17

—Tengo que entrar.

Noah se acercó a la esclusa de plexiglás.

—No sin eso de ahí. —Oscar señaló uno de los trajes de protección del suelo. Entonces se agachó y cogió una caja vacía de ZetFlu.

»Ese tipo de ahí dentro está a punto de morir. Todavía no ha alcanzado la fase de la hemorragia cerebral, pero sin duda es muy contagioso.

«Lo sé».

—Ya no queda tiempo para eso.

Noah examinó el acceso. La esclusa a la habitación del enfermo estaba provista de una cerradura electrónica con teclado numérico, cuya combinación naturalmente no conocía.

—No dirá en serio que quiere perder la vida por una maldita carta, ¿verdad?

—Incorrecto. —Noah se volvió hacia Celine—. Ya he perdido la vida. Quiero recuperarla.

Miró al viejo en la cama, que en ese momento estaba arrancando una segunda tira de la carta.

—Vosotros largaos —ordenó Noah—. Llevaos la furgoneta de la casa. Conducid hasta la clínica más cercana y pedid que os atiendan. —Esperaba que la esclusa aún fuera hermética y no estuvieran ya todos contaminados.

—Nos quedamos contigo —dijo Oscar, y casi sonó obstinado.

—De ninguna manera. Es demasiado peligroso.

—No permitiré que entres ahí y te contagies, grandullón.

—Oh, sí, claro que lo permitirás.

Noah levantó la ametralladora y apuntó alternativamente a Celine y a Oscar.

—¿Te has vuelto loco, grandullón?

—Los dos habéis visto de lo que soy capaz.

Celine asintió.
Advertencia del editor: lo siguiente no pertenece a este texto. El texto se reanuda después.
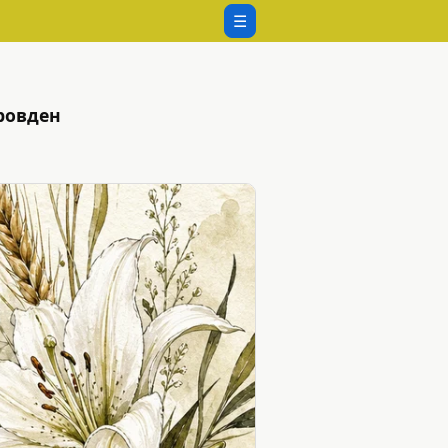
☰
ровден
Retrocedió.

—No lo hagas —protestó Oscar mientras caminaba hacia atrás—. Por favor.

Sus súplicas no sirvieron de nada. Noah empujó a los dos hacia el pasillo y cerró la puerta por dentro. Esperó hasta que sus pasos se hubieron perdido en el pasillo, entonces se volvió y destrozó a tiros la pared de cristal que lo separaba de la habitación del enfermo.